◆ **PARTS OF THE EXERCISE**:
1. Answer these questions using the article on control of the internet:
(a) What position does David Hendon hold?
(b) For how many days did the world's governments trade blows over who should control the net?
(c) What two changes did the EU propose?
2. Write the next part of the article on control of the internet, picking up after its final sentence.

EXCERPTED PASSAGE section start

Control of the Internet

You'd expect an announcement that will change the face of the internet to be a grand affair.

But unless you knew where he was sitting, all you got was David Hendon's slightly apprehensive voice through a plastic earpiece. The words were measured and unexciting, but their implications will be felt for generations.

Mr Hendon, the director of business relations at Britain's Department of Trade and Industry, was in Geneva representing the British Government and European Union at the third and final preparatory meeting for next month's world summit on the information society. He had just announced a coup over the running of the internet.

Representatives from Britain and the US sat near each other but looked straight ahead as Mr Hendon said the EU had decided to end the US government's unilateral control of the internet and put in place a new body.

The issue of who should control the net proved extremely divisive, and for 11 days the world's governments traded blows.

For most people who use it, the only real concern is getting on the net. But with the internet now essential to countries' basic infrastructure, the question of who has control is critical.

And the unwelcome answer for many is that it is the US government. In the early days, an enlightened US Department of Commerce pushed and funded expansion of the internet. When the net became global, it created a private company, the Internet Corporation for Assigned Names and Numbers to run it. But the department retained overall control, and in June said it would retain indefinite control of the internet's foundation - its "root servers", which act as the basic directory for the whole internet.

A number of countries represented in Geneva, including Brazil, China, Cuba, Iran and several African states, insisted the US relinquish control, but it refused.

The meeting "was going nowhere", Mr Hendon said, and so the EU took a bold step and proposed two stark changes: a new forum that would decide public policy, and a "co-operation model" comprising governments that would be in overall charge.

EXCERPTED PASSAGE section end
INPUT DATA section start

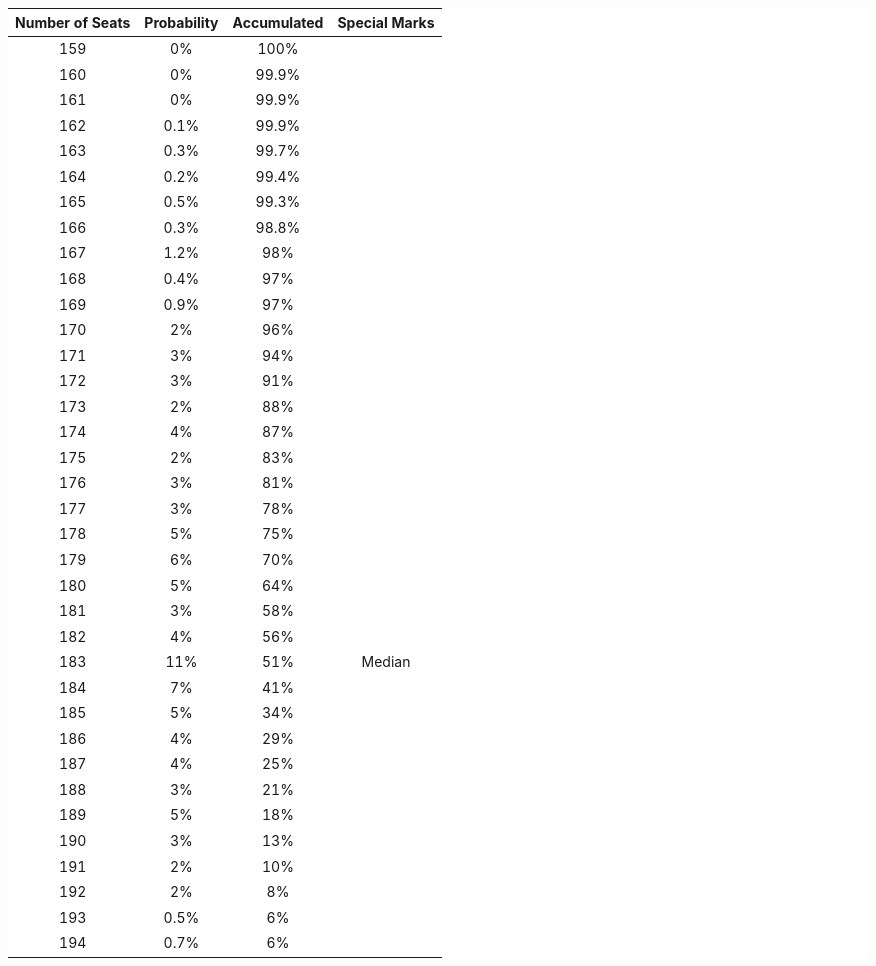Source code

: | Number of Seats | Probability | Accumulated | Special Marks |
|:---------------:|:-----------:|:-----------:|:-------------:|
| 159 | 0% | 100% |  |
| 160 | 0% | 99.9% |  |
| 161 | 0% | 99.9% |  |
| 162 | 0.1% | 99.9% |  |
| 163 | 0.3% | 99.7% |  |
| 164 | 0.2% | 99.4% |  |
| 165 | 0.5% | 99.3% |  |
| 166 | 0.3% | 98.8% |  |
| 167 | 1.2% | 98% |  |
| 168 | 0.4% | 97% |  |
| 169 | 0.9% | 97% |  |
| 170 | 2% | 96% |  |
| 171 | 3% | 94% |  |
| 172 | 3% | 91% |  |
| 173 | 2% | 88% |  |
| 174 | 4% | 87% |  |
| 175 | 2% | 83% |  |
| 176 | 3% | 81% |  |
| 177 | 3% | 78% |  |
| 178 | 5% | 75% |  |
| 179 | 6% | 70% |  |
| 180 | 5% | 64% |  |
| 181 | 3% | 58% |  |
| 182 | 4% | 56% |  |
| 183 | 11% | 51% | Median |
| 184 | 7% | 41% |  |
| 185 | 5% | 34% |  |
| 186 | 4% | 29% |  |
| 187 | 4% | 25% |  |
| 188 | 3% | 21% |  |
| 189 | 5% | 18% |  |
| 190 | 3% | 13% |  |
| 191 | 2% | 10% |  |
| 192 | 2% | 8% |  |
| 193 | 0.5% | 6% |  |
| 194 | 0.7% | 6% |  |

INPUT DATA section end

◆ **RESPONSES**:
1.
(a) Director of business relations at Britain's Department of Trade and Industry.
(b) 11 days.
(c) A new forum that would decide public policy, and a "co-operation model" comprising governments that would be in overall charge.

2.
To the distress of the US, the idea proved popular. Its representative hit back, saying it "can't in any way allow any changes" that went against the "historic role" of the US in controlling the top level of the internet.

But that strengthened opposition, and now the world's governments are expected to agree on a deal awarding themselves ultimate control. The proposal will be officially raised at a United Nations summit of world leaders next month and, faced with international consensus, there is little the US government can do but acquiesce.

But will this move mean, as the US ambassador David Gross argued, that "even on technical details, the industry will have to follow government-set policies, UN-set policies"?

No, according to Nitin Desai, the UN's special adviser on internet governance. "There is clearly an acceptance here that governments are not concerned with the technical and operational management of the internet. Standards are set by the users."

But the author of Ruling the Root, Milton Mueller, is not so sure. An overseeing council "could interfere with standards. What would stop it saying 'when you're making this standard for data transfer, you have to include some kind of surveillance for law enforcement'?"